Your task:
Filter the entries below, keeping only lines with the word "github".

╭──

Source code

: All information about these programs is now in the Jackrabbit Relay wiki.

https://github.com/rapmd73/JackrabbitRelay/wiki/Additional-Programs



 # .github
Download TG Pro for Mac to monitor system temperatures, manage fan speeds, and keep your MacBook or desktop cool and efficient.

╰──

Answer area:
https://github.com/rapmd73/JackrabbitRelay/wiki/Additional-Programs
 # .github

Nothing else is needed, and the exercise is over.